No, Space.com, Cutoff of Satellite Sea-Ice Data Won’t Make Any Difference
Excerpt:
Sea ice has long-been a poster child for climate alarmism, but as we’ve discussed extensively at Climate Realism, and Climate at a Glance here, here, and here, it’s a flawed and noisy proxy for climate change. First off, Arctic sea ice, while lower than its 1979-2000 average, has not vanished as predicted. Since the notable low in 2007, Arctic sea ice extent has stabilized at a new, lower plateau, fluctuating year to year but showing no consistent downward spiral toward an “ice-free Arctic” summer, as seen in Figure 1 below.

This stabilization is despite endless model-based forecasts and dire predictions from Al Gore.
For example, Arctic sea ice has remained stable for nearly 20 years. Meanwhile, Antarctic sea ice tells an even more inconvenient story. Contrary to models predicting ice loss in a warming world, Antarctic sea ice has shown periods of growth, particularly in recent years. Further, in 2014, Antarctic sea ice reached a new record high extent. This growth directly contradicts the narrative that a warmer planet universally melts sea ice, exposing the oversimplification of tying ice extent to global temperature.

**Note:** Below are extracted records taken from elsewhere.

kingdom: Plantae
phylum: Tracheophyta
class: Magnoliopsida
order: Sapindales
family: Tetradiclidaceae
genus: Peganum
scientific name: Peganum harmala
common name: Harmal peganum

But even worse, as has been pointed out at Climate at a Glance, even the losses of Antarctic ice are insignificant in the much bigger picture of total ice in Antarctica.

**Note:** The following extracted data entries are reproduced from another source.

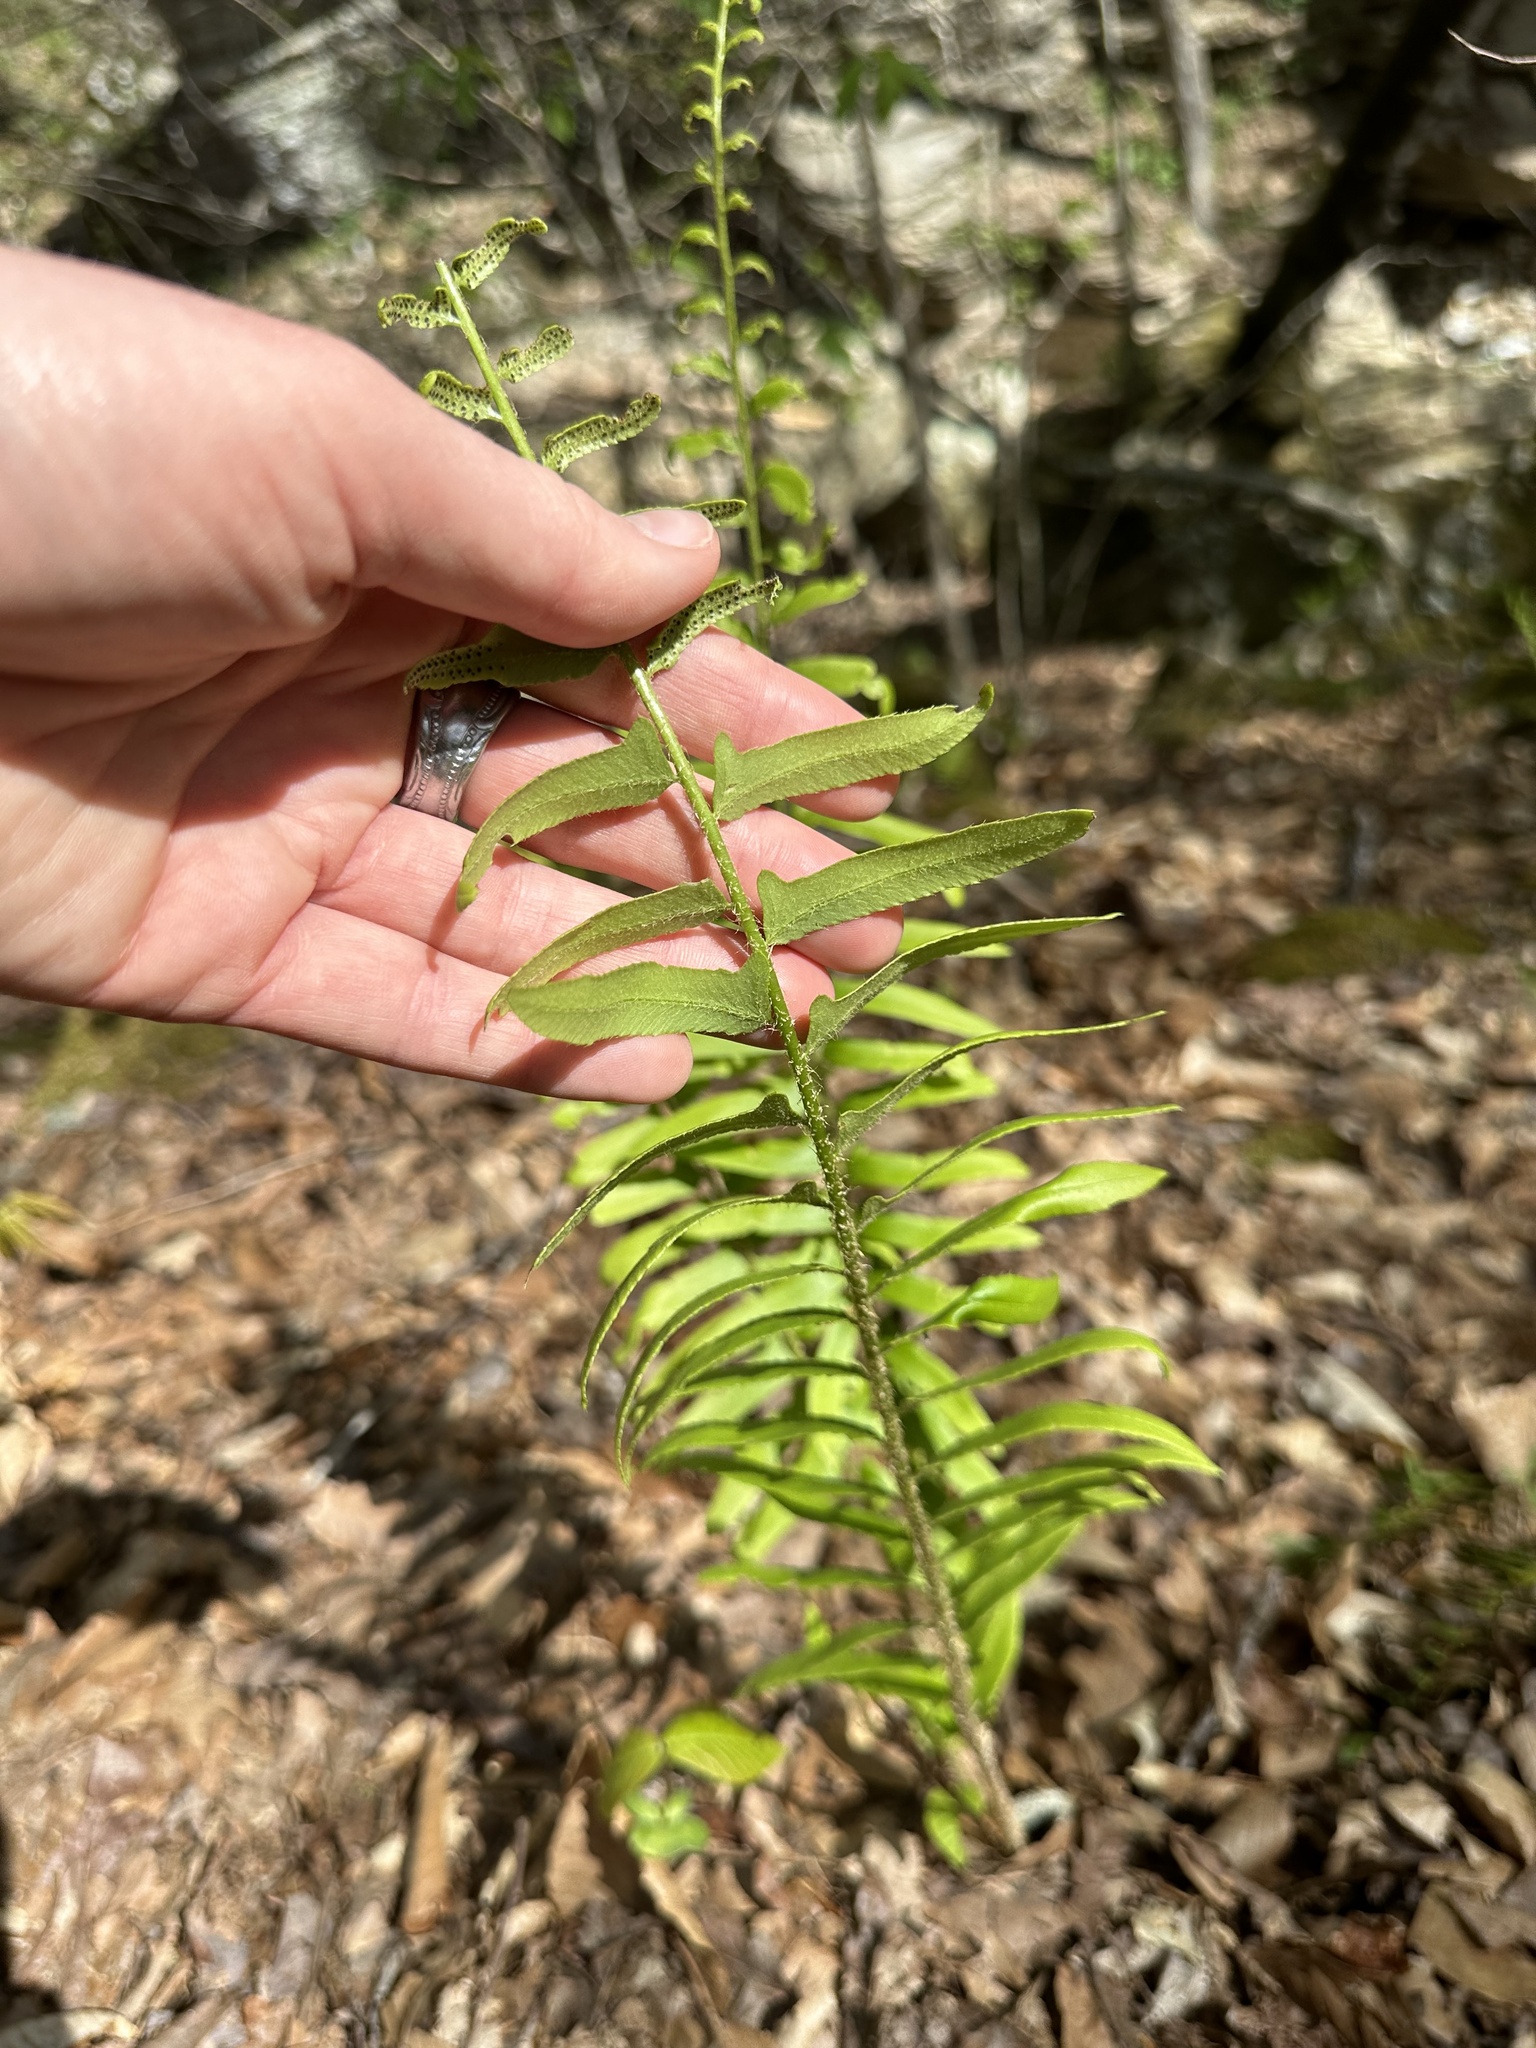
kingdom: Plantae
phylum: Tracheophyta
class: Polypodiopsida
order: Polypodiales
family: Dryopteridaceae
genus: Polystichum
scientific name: Polystichum acrostichoides
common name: Christmas fern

Graphs originally by Willis Eshenbach, adapted and annotated by Anthony Watts.
Why is sea ice such a shaky climate proxy?

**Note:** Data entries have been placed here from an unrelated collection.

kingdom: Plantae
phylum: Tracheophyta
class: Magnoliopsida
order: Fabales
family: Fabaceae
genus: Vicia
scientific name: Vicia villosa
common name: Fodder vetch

As we’ve long argued, it’s influenced by far more than just temperature. Wind patterns, ocean currents, and natural variability like the Arctic Oscillation play massive roles. For instance, note how changes in wind patterns affect Antarctic sea ice. In Antarctica, changes in atmospheric circulation, not just temperature, drive ice variability. Add to that the fact that sea ice data is riddled with measurement challenges: sensor calibration issues, satellite drift, and algorithm tweaks can all skew results. The Space.com article’s claim that losing SSMIS data blinds us to climate change ignores these complexities and assumes sea ice is a straightforward barometer of climate change, which it’s not.
Tracking daily sea ice provides, at best, a rough indication of what’s happening in the polar regions, heavily filtered by natural variability and technical limitations. For actual climate science, this metric tells us less about the climate than about the limitations of our models and the persistent urge to find a simple answer to a complex system. The scientific value is, therefore, minimal—especially when compared to the breathless importance often assigned to it.